For telecom operators, the use cases are many, and include the ability to offer dynamic VPN services, offer QoS tiers, and perform on-the-fly traffic engineering.

That said, today, SDN and NFV are a hotbed of innovation with a broad spectrum of vendors bringing products and technologies to market. Ironically, the myriad options may prove counterproductive to SDN and NFV adoption. Many organizations, overwhelmed by choice, also have to avoid the pitfalls of nascent technologies such as inconsistent interoperability, limited management tools or fragmentation—issues that the telecom vertical in particular are very sensitive to.

OpenDaylight means to provide an open reference framework for programmability and control through an open-source SDN and NFV solution. Such a framework maintains the flexibility and choice to allow organizations to deploy SDN and NFV as they please, yet still mitigates many of the risks of adopting early stage technologies and integrating with existing infrastructure investments.

Orange, which has a range of fixed and mobile services with 247 million customers in 29 countries, has been an active participant in OpenDaylight since its launch in 2013. Orange is also actively participating in OpenStack and is a founding member of OPNFV. The carrier believes that by 2016, OpenDaylight will grow to become a carrier-grade SDN Open Source Reference Platform acknowledged by major standards organizations, including the IETF, ITU-T, ETSI and others.

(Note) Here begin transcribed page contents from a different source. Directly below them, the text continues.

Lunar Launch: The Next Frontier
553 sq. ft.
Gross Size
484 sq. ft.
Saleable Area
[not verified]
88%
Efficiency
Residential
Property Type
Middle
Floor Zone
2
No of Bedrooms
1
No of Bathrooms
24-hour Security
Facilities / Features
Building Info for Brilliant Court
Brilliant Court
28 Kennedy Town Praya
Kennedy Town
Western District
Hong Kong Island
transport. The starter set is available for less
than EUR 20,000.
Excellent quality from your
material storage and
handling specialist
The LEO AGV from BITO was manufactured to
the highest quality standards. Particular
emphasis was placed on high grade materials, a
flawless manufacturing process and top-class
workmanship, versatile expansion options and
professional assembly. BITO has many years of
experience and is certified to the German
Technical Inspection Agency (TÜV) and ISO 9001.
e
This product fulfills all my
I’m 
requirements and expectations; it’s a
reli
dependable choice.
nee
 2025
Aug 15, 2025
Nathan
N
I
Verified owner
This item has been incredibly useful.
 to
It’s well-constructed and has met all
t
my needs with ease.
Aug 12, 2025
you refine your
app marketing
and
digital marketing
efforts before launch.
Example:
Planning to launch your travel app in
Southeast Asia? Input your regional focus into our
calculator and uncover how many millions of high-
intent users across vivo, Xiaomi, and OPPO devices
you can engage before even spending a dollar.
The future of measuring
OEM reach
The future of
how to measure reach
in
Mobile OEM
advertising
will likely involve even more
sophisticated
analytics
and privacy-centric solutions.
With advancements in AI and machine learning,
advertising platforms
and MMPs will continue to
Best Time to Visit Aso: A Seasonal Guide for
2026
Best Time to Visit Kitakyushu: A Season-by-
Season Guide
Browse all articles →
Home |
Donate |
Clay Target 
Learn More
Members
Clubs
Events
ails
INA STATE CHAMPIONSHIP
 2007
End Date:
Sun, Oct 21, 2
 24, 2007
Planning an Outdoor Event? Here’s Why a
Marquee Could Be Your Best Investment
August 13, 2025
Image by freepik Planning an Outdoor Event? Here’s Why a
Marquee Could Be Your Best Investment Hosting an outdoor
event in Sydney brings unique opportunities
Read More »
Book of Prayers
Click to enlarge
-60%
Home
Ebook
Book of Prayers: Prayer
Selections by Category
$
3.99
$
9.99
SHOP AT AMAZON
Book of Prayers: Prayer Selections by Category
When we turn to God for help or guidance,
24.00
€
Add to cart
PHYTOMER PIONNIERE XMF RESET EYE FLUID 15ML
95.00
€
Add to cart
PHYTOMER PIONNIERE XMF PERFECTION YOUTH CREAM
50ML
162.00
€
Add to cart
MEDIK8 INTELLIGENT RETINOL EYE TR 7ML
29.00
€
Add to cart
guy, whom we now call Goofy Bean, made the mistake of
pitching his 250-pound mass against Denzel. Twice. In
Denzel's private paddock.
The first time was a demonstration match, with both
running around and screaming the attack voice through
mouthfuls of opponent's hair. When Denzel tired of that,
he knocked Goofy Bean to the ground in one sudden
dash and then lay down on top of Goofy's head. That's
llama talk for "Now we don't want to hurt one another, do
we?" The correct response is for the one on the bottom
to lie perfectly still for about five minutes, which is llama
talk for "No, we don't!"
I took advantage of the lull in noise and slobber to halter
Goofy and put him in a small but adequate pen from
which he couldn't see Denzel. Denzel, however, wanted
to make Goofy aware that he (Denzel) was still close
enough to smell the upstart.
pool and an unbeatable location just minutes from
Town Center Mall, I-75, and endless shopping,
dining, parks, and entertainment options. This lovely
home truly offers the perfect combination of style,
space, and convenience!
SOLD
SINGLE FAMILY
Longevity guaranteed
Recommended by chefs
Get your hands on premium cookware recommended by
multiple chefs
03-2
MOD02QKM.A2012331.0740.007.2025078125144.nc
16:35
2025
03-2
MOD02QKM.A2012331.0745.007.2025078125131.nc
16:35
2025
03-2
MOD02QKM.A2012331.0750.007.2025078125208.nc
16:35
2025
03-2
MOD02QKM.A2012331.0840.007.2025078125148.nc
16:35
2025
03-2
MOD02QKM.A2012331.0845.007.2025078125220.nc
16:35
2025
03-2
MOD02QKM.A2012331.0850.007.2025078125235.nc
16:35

Orange is participating in four key OpenDaylight proof of concept (PoC) use cases, including one around offering virtual CPE. The PoC is focused on extending the L2 network overlay used in datacenters to the operator's access network, specifically the border network gateways, among other things. But the idea is to prove out the viability of offering customers thin client CPE, which can be provisioned, troubleshot, updated and tested remotely from the cloud. The service offers big savings in terms of minimizing truck rolls and addressing end user trouble tickets more quickly, but also offers operators the ability to provide self-provisioning and monitoring options to customers.

Chawki said that the project is so far promising, and shows that operator SDN can work.

?“Our experience testing these use cases both from a technical perspective and also from our extensive operational and business model analysis has made us more excited than ever about the impact SDN and NFV will have,” Chawki said.